Commenting on this observation for heartwire, White said that these results "need to be interpreted in the light of the overall ACUITY results, which showed an approximated 50% reduction in major bleeding with bivalirudin and no increase in ischemia in all groups." He noted that the naive patients were an underpowered subgroup comparison and, even so, net clinical outcome still showed a trend toward benefit with bivalirudin. "Furthermore, the naive patients were a selected group of lower-risk patients with lower event rates, making the discernment of a difference even more unlikely," he added.

But others have not been quite so quick to completely dismiss these results. Dr Paul Armstrong (University of Alberta, Edmonton) commented to heartwire: "In naive patients, all the benefit is 'less bleeding,' and there is a cost, which is more death/MI (81 vs 63 events, p=0.09), so there is a trend toward more ischemic events that I would not be prepared to pay." He added that the antithrombin-naive patients do not appear to be at lower risk than crossovers, as they have similar rates of death and MI, but he said he would hesitate in making any firm recommendations on these data, as this was a post hoc subgroup analysis and so should be thought of as hypothesis-generating only, and "extreme caution is appropriate."

Dr Dan Simon (University Hospitals Case Medical Center, Cleveland, OH) suggested that the lack of a significant net benefit with bivalirudin in antithrombin-naive patients may be tied up with the issue of clopidogrel pretreatment. "Naïve patients are lower risk and so treated less aggressively prior to being enrolled in the trial. While these patients may have received clopidogrel after angiography, they probably were not adequately pretreated. Hence, you are seeing higher ischemic events in bivalirudin monotherapy," he speculated.
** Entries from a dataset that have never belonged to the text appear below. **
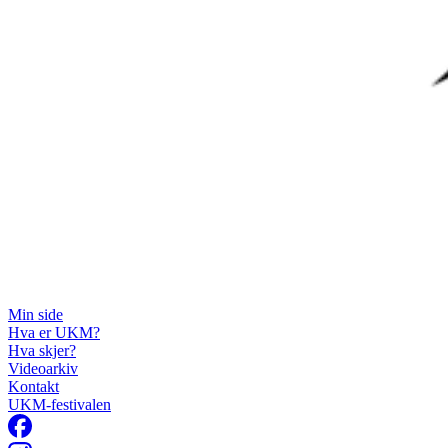
Min side
Hva er UKM?
Hva skjer?
Videoarkiv
Kontakt
UKM-festivalen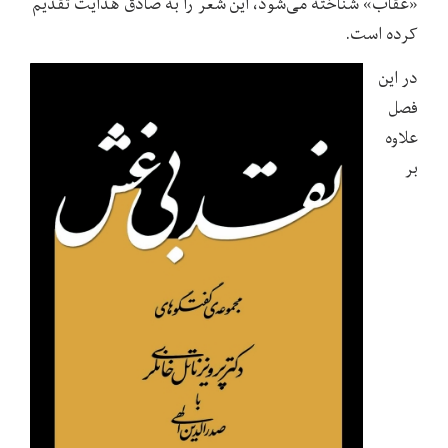
«عقاب» شناخته می‌شود، این شعر را به صادق هدایت تقدیم
کرده است.
در این
فصل
علاوه
بر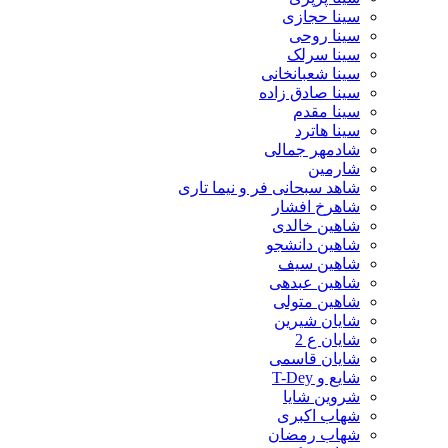
سینا حجازی
سینا روحی
سینا سرلک
سینا شعبانخانی
سینا صادق زاده
سینا مقدم
سینا هاترد
شادمهر جمالی
شارمین
شاهد سبحانی فر و نیما تاری
شاهرخ افشار
شاهین خالدی
شاهین دانشجو
شاهین سیف
شاهین عبدهی
شاهین متولی
شایان شیرین
شایان ع 2
شایان قاسمی
شایع و T-Dey
شروین شایا
شهاب اکبری
شهاب رمضان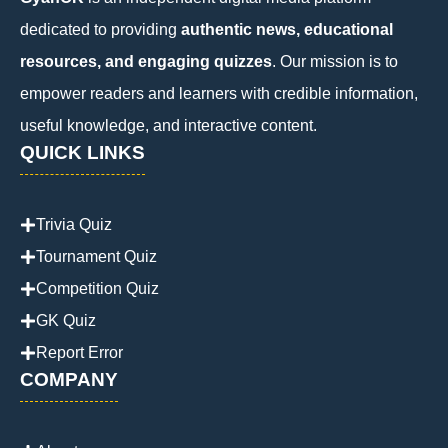
dedicated to providing
authentic news, educational
resources, and engaging quizzes
. Our mission is to
empower readers and learners with credible information,
useful knowledge, and interactive content.
QUICK LINKS
Trivia Quiz
Tournament Quiz
Competition Quiz
GK Quiz
Report Error
COMPANY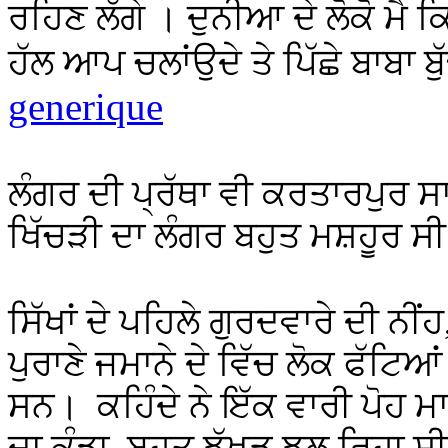
ਰਹਿਣ ਲੱਗੇ । ਦੁਨੀਆ ਦੇ ਲੋਕੋ ਮੈ 
ਹੱਲ ਆਪ ਚਲਾਂਉਦੇ ਤੇ ਪਿੱਛੇ ਬਾਬਾ ਬੁ
generique
ਲੰਗਰ ਦੀ ਪ੍ਰੱਥਾ ਵੀ ਕਰਤਾਰਪੁਰ ਸਾਹ
ਖਿੱਚੜੀ ਦਾ ਲੰਗਰ ਬਹੁਤ ਮਸ਼ਹੂਰ ਸ
ਸਿੱਖਾਂ ਦੇ ਪਹਿਲੇ ਗੁਰਦਵਾਰੇ ਦੀ ਨੀਂ
ਪੁਰਾਣੇ ਜਮਾਨੇ ਦੇ ਵਿੱਚ ਲੋਕ ਫੱਟਿਆ
ਸਨ। ਕਹਿੰਦੇ ਨੇ ਇੱਕ ਵਾਰੀ ਪੋਹ ਮ
ਦਾ ਕੰਡਾ
,
ਬਹੁਤ ਝੱਖੜ ਝੁਲ ਰਿਹਾ ਸ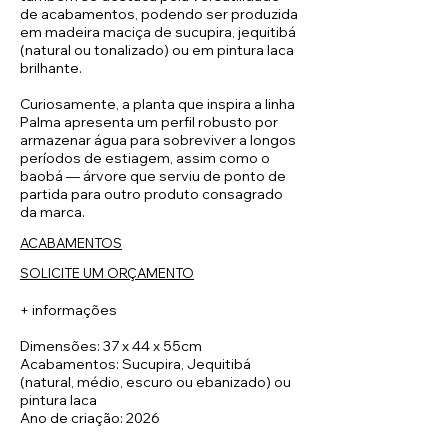
de acabamentos, podendo ser produzida
em madeira maciça de sucupira, jequitibá
(natural ou tonalizado) ou em pintura laca
brilhante.
Curiosamente, a planta que inspira a linha
Palma apresenta um perfil robusto por
armazenar água para sobreviver a longos
períodos de estiagem, assim como o
baobá — árvore que serviu de ponto de
partida para outro produto consagrado
da marca.
ACABAMENTOS
SOLICITE UM ORÇAMENTO
+ informações
Dimensões: 37 x 44 x 55cm
Acabamentos: Sucupira, Jequitibá
(natural, médio, escuro ou ebanizado) ou
pintura laca
Ano de criação: 2026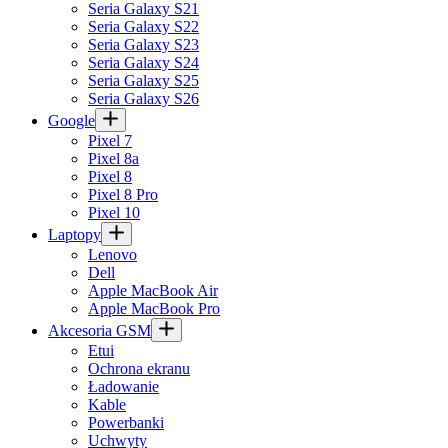
Seria Galaxy S21
Seria Galaxy S22
Seria Galaxy S23
Seria Galaxy S24
Seria Galaxy S25
Seria Galaxy S26
Google
Pixel 7
Pixel 8a
Pixel 8
Pixel 8 Pro
Pixel 10
Laptopy
Lenovo
Dell
Apple MacBook Air
Apple MacBook Pro
Akcesoria GSM
Etui
Ochrona ekranu
Ładowanie
Kable
Powerbanki
Uchwyty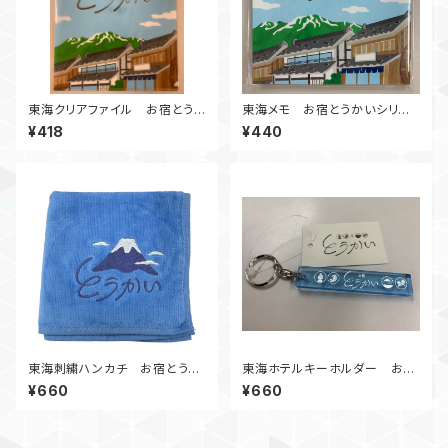
東海クリアファイル お宿とう
東海メモ お宿とうかいシリー
かいシリーズ
ズ
¥418
¥440
東海刺繍ハンカチ お宿とうか
東海ホテルキーホルダー お宿
いシリーズ
とうかいシリーズ
¥660
¥660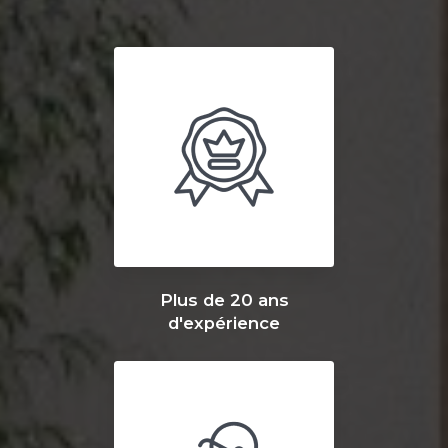
Plus de 20 ans
d'expérience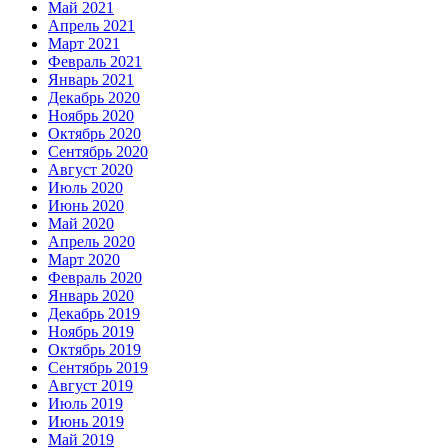
Май 2021
Апрель 2021
Март 2021
Февраль 2021
Январь 2021
Декабрь 2020
Ноябрь 2020
Октябрь 2020
Сентябрь 2020
Август 2020
Июль 2020
Июнь 2020
Май 2020
Апрель 2020
Март 2020
Февраль 2020
Январь 2020
Декабрь 2019
Ноябрь 2019
Октябрь 2019
Сентябрь 2019
Август 2019
Июль 2019
Июнь 2019
Май 2019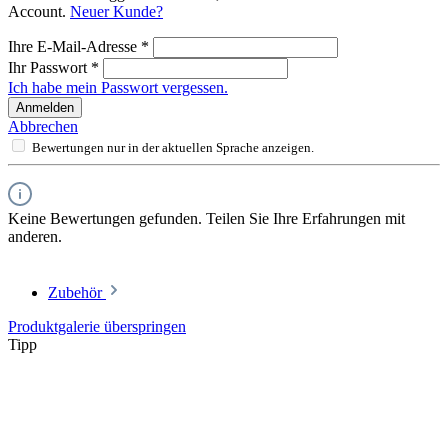
Account.
Neuer Kunde?
Ihre E-Mail-Adresse
*
Ihr Passwort
*
Ich habe mein Passwort vergessen.
Anmelden
Abbrechen
Bewertungen nur in der aktuellen Sprache anzeigen.
Keine Bewertungen gefunden. Teilen Sie Ihre Erfahrungen mit
anderen.
Zubehör
Produktgalerie überspringen
Tipp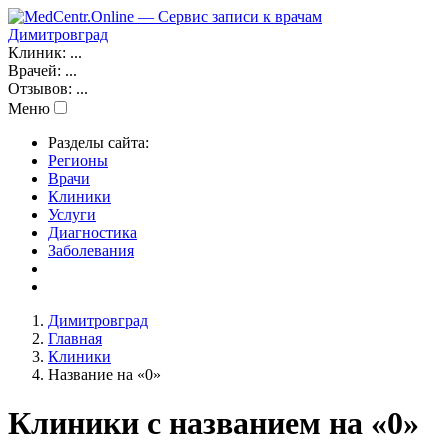
Димитровград
Клиник:
...
Врачей:
...
Отзывов:
...
Меню
Разделы сайта:
Регионы
Врачи
Клиники
Услуги
Диагностика
Заболевания
Димитровград
Главная
Клиники
Название на «0»
Клиники с названием на «0»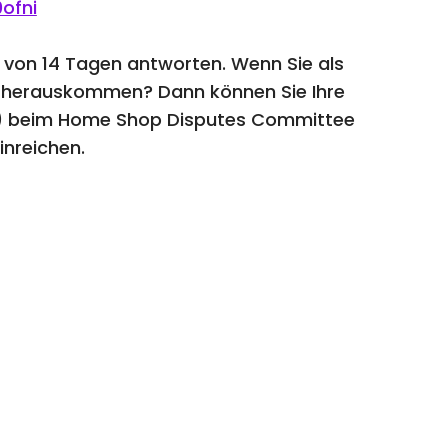
ofni
b von 14 Tagen antworten. Wenn Sie als
m herauskommen? Dann können Sie Ihre
) beim Home Shop Disputes Committee
inreichen.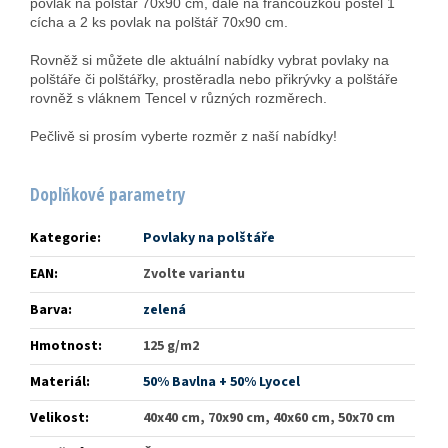
povlak na polštář 70x90 cm, dále na francouzkou postel 1
cícha a 2 ks povlak na polštář 70x90 cm.
Rovněž si můžete dle aktuální nabídky vybrat povlaky na
polštáře či polštářky, prostěradla nebo přikrývky a polštáře
rovněž s vláknem Tencel v různých rozměrech.
Pečlivě si prosím vyberte rozměr z naší nabídky!
Doplňkové parametry
Kategorie
:
Povlaky na polštáře
EAN
:
Zvolte variantu
Barva
:
zelená
Hmotnost
:
125 g/m2
Materiál
:
50% Bavlna + 50% Lyocel
Velikost
:
40x40 cm, 70x90 cm, 40x60 cm, 50x70 cm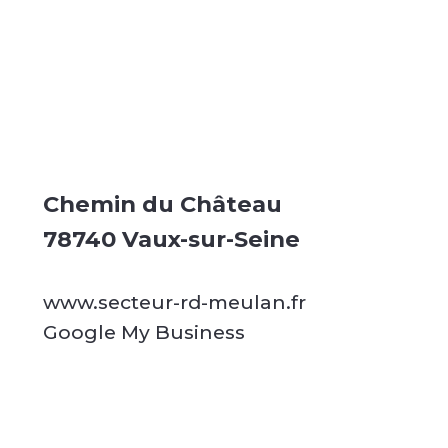
Chemin du Château
78740 Vaux-sur-Seine
www.secteur-rd-meulan.fr
Google My Business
Lead investigator of the overall ACUITY trial, Dr Gregg Stone (Cardiovascular Research Foundation, New York), also stressed the need for caution when interpreting the clinical results of subgroups. "The trial was powered for three end points: MACE, major bleeding, and net adverse clinical events. Thus, for the end points the trial was powered for, bivalirudin had comparable ischemia, less bleeding, and greater event-free survival. Importantly, there were no significant interactions between the effects of bivalirudin and switching vs not switching on any of these end points. Therefore, this means that the results of the overall trial apply to the switched subgroups, meaning that in the patients naive to antithrombin therapy, bivalirudin had comparable ischemia, less bleeding, and greater event-free survival—this is the appropriate interpretation of the manuscript. This is the only correct statistical interpretation. The trial was underpowered for mortality even with 13 819 patients (the entire study), let alone subgroups, and no conclusions should even be considered from this," he commented to heartwire.